U.S. surgeons transplant pig heart into human patient in medical first
CBC
In a medical first, doctors have transplanted a pig heart into a patient, in a last-ditch effort to save his life. And three days after the highly experimental surgery, a Maryland hospital said Monday that the patient is doing well.
While it's too soon to know if the operation really will work, it marks a step in the decades-long quest to one day use animal organs for life-saving transplants. Doctors at the University of Maryland Medical Center, near Baltimore, say the transplant showed that a heart from a genetically modified animal can function in the human body without immediate rejection.
The patient, David Bennett, 57, knew there was no guarantee the experiment would work, but he was dying, ineligible for a human heart transplant and had no other option, his son told The Associated Press.
"It was either die or do this transplant. I want to live," Bennett said a day before the surgery, according to a statement provided by the University of Maryland School of Medicine. "I know it's a shot in the dark, but it's my last choice."
There's a huge shortage of human organs donated for transplant, driving scientists to try to figure out how to use animal organs instead.
Last year in the U.S., there were just over 3,800 heart transplants — a record number — according to the United Network for Organ Sharing (UNO), which oversees the nation's transplant system.
Numbers are also up in Canada. In 2019, more than 3,000 organ transplant procedures in total were performed, an increase of 42 per cent since 2010, according to the latest data from the Canadian Organ Replacement Register (CORR) — a pan-Canadian information system for organ failure in Canada.
"If this works, there will be an endless supply of these organs for patients who are suffering," said Dr. Muhammad Mohiuddin, scientific director of the animal-to-human transplant program at the University of Maryland.
But prior attempts at such transplants — or xenotransplantation — have failed, largely because patients' bodies rapidly rejected the animal organs.
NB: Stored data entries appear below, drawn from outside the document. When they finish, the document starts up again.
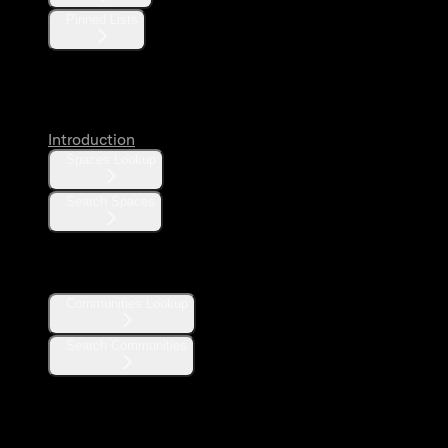
Pinned Lists
Spaces
Introduction
Spaces Lookup
Search Spaces
Communities
Communities Lookup
Search Communities
Community Notes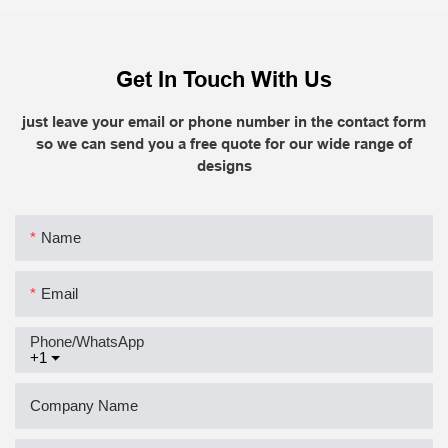
Get In Touch With Us
just leave your email or phone number in the contact form
so we can send you a free quote for our wide range of
designs
Name
Email
Phone/whatsApp
+1
Company Name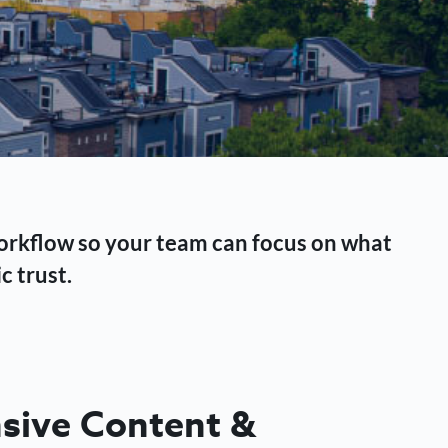
workflow so your team can focus on what
c trust.
ive Content &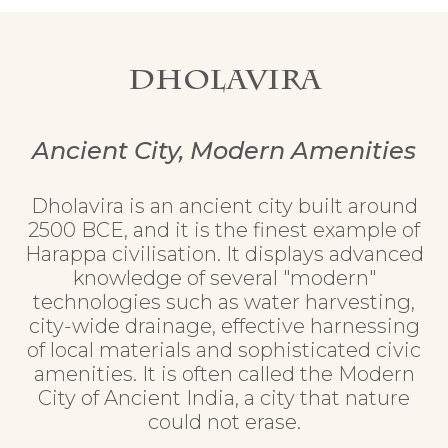
Dholavira
Ancient City, Modern Amenities
Dholavira is an ancient city built around
2500 BCE, and it is the finest example of
Harappa civilisation. It displays advanced
knowledge of several "modern"
technologies such as water harvesting,
city-wide drainage, effective harnessing
of local materials and sophisticated civic
amenities. It is often called the Modern
City of Ancient India, a city that nature
could not erase.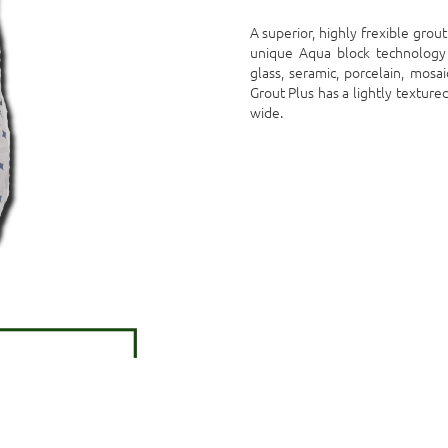
A superior, highly frexible grou
unique Aqua block technology 
glass, seramic, porcelain, mosai
Grout Plus has a lightly textu
wide.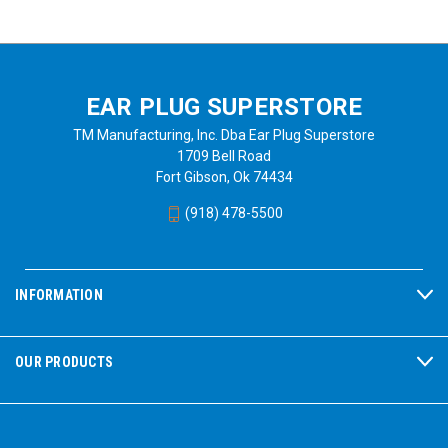
EAR PLUG SUPERSTORE
TM Manufacturing, Inc. Dba Ear Plug Superstore
1709 Bell Road
Fort Gibson, Ok 74434
(918) 478-5500
INFORMATION
OUR PRODUCTS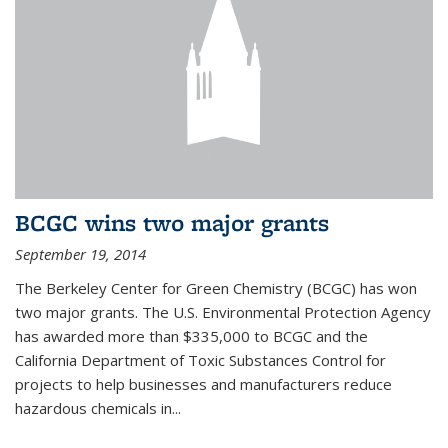
BCGC wins two major grants
September 19, 2014
The Berkeley Center for Green Chemistry (BCGC) has won
two major grants. The U.S. Environmental Protection Agency
has awarded more than $335,000 to BCGC and the
California Department of Toxic Substances Control for
projects to help businesses and manufacturers reduce
hazardous chemicals in...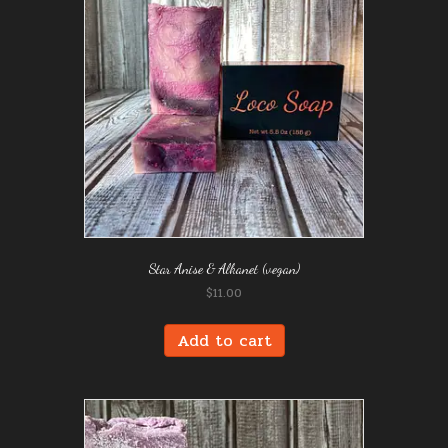
Star Anise & Alkanet (vegan)
$
11.00
Add to cart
Notably, in 1984, Baby Fae, a dying infant, lived 21 days with a baboon heart.
The difference this time: The Maryland surgeons used a heart from a pig that had undergone gene-editing to remove a sugar in its cells that's responsible for that hyper-fast organ rejection.
"The big issue with the story is that with transplants, the issue is always that you need to find a match, and your body will very quickly reject a heart from another species," Dr. Christopher Labos, a Montreal-based cardiologist, told CBC News in an email exchange.
"The interesting thing to me is that they were able to make a genetically modified pig that suppressed the cell markers that would lead to rejection. That's very interesting, going forward."
"I think you can characterize it as a watershed event," Dr. David Klassen, UNOS' chief medical officer, said of the Maryland transplant.